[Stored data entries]
▬▬▬▬▬▬

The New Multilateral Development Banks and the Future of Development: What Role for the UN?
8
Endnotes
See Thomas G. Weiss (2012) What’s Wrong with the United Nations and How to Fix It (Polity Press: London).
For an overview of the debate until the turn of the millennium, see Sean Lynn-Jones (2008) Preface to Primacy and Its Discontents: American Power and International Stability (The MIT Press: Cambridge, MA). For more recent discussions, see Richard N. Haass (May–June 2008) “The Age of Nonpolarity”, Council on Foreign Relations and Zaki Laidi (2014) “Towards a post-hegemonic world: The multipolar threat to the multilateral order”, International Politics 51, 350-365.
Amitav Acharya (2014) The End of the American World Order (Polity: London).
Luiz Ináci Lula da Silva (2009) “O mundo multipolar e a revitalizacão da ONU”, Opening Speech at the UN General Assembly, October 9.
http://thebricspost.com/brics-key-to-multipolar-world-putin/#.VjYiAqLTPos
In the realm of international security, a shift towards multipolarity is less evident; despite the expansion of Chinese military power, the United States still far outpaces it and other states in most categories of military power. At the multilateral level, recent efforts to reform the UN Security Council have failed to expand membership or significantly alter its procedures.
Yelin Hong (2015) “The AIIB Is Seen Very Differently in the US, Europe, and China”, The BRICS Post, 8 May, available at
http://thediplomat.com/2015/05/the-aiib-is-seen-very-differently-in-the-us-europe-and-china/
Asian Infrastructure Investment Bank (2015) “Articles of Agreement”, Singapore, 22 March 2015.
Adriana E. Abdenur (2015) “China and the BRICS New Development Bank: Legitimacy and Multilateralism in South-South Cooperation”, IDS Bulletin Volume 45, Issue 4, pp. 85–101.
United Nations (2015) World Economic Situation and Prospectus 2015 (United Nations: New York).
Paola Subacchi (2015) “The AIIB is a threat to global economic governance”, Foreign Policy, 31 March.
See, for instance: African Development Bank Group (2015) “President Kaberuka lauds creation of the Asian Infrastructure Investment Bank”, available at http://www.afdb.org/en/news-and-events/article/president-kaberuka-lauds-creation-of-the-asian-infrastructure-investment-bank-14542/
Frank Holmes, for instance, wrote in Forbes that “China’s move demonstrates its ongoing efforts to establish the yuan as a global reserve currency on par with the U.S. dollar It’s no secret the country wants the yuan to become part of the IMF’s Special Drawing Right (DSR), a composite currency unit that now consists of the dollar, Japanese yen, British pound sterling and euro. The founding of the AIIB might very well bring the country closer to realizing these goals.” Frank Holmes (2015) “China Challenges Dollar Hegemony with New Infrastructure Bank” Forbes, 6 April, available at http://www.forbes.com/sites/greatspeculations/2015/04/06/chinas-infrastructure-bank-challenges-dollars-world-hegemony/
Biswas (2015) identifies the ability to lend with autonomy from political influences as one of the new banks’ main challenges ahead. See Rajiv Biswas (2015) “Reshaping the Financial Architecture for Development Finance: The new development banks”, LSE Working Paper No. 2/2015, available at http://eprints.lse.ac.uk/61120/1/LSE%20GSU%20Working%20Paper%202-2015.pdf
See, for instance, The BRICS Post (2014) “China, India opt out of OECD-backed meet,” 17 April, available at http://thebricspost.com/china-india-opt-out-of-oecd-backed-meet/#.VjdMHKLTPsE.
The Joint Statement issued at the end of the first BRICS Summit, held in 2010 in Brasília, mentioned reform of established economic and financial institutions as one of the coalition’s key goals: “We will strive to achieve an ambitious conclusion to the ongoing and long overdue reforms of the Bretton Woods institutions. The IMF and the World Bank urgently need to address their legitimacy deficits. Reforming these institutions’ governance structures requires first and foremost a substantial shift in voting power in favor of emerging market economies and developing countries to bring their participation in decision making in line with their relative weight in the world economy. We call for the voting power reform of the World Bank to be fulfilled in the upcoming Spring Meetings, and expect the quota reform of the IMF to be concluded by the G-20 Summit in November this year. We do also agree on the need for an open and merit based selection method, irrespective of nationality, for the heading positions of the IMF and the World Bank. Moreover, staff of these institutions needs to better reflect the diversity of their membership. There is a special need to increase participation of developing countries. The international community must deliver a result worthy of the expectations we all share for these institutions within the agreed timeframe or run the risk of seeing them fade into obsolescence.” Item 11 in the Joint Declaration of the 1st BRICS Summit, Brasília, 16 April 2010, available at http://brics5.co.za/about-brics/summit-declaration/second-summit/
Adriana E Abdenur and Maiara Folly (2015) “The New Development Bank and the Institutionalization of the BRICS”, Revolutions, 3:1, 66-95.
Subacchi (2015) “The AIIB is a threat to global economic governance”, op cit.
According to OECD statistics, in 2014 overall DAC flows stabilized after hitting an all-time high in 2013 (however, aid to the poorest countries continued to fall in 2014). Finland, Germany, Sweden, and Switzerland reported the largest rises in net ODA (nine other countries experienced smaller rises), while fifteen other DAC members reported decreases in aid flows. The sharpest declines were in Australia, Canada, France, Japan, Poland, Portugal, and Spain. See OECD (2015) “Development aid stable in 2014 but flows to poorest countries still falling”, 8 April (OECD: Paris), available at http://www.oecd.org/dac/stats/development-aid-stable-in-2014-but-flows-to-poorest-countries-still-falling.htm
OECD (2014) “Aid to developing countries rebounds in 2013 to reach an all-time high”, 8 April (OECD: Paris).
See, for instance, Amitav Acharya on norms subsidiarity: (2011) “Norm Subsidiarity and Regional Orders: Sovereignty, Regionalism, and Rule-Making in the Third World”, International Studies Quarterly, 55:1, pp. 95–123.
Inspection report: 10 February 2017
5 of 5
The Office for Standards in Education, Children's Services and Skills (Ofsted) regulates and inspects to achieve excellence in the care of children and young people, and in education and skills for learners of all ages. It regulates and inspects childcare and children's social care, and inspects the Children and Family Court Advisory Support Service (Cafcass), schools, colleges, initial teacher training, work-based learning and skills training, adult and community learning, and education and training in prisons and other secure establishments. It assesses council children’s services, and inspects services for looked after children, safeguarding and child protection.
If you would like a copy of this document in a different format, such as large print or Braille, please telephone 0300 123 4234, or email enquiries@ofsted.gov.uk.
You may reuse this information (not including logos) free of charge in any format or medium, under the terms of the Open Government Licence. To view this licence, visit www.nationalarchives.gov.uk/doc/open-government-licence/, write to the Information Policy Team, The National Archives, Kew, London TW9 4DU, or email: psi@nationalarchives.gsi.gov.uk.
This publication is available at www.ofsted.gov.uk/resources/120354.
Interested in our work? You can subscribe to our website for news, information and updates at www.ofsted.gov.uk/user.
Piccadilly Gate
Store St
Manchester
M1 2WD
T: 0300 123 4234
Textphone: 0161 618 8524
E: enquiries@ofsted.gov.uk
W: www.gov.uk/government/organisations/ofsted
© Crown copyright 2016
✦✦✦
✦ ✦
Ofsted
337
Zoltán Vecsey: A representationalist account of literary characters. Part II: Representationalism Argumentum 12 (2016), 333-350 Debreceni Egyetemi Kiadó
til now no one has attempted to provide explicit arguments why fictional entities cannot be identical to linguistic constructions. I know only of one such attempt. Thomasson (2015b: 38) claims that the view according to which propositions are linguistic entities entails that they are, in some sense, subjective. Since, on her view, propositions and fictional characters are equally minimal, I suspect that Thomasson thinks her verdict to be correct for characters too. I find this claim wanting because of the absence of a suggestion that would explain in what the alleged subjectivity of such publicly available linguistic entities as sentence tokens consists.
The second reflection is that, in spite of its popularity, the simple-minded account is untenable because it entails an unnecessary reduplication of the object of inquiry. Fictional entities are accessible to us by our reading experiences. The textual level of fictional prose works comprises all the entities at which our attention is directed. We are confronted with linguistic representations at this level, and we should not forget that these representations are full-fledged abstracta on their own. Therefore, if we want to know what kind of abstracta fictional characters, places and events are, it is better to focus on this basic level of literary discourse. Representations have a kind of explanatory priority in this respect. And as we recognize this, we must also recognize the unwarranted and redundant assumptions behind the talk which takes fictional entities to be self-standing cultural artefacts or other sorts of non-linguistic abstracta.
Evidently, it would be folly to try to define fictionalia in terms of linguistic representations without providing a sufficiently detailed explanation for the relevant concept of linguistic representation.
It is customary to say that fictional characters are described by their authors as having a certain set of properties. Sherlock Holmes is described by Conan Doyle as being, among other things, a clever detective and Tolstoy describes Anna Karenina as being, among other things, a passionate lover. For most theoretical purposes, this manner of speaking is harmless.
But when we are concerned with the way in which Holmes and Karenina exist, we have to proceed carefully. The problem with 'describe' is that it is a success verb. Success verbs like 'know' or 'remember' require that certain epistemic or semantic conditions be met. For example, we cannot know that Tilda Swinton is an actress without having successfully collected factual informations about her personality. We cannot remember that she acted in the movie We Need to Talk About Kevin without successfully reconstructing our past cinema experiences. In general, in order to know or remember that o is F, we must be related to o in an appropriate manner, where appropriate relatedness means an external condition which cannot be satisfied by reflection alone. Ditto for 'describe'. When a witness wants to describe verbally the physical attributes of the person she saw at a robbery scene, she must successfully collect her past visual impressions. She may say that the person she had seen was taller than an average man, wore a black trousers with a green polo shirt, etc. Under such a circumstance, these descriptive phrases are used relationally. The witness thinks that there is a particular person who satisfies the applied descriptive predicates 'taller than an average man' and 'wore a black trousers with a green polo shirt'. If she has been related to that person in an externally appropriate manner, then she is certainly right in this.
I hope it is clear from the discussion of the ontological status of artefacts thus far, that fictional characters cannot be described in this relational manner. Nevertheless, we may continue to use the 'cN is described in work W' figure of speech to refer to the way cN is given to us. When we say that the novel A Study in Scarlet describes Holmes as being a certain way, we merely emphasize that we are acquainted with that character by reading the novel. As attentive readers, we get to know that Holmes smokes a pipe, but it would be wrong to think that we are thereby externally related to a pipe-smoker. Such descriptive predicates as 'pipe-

▬▬▬▬▬▬

## Brief
With the first line being the one containing "Zoltán Vecsey: A" and the last line the one containing "til now no one", transcribe exactly the lines above that fall in that range.

## Written response
Zoltán Vecsey: A representationalist account of literary characters. Part II: Representationalism Argumentum 12 (2016), 333-350 Debreceni Egyetemi Kiadó
til now no one has attempted to provide explicit arguments why fictional entities cannot be identical to linguistic constructions. I know only of one such attempt. Thomasson (2015b: 38) claims that the view according to which propositions are linguistic entities entails that they are, in some sense, subjective. Since, on her view, propositions and fictional characters are equally minimal, I suspect that Thomasson thinks her verdict to be correct for characters too. I find this claim wanting because of the absence of a suggestion that would explain in what the alleged subjectivity of such publicly available linguistic entities as sentence tokens consists.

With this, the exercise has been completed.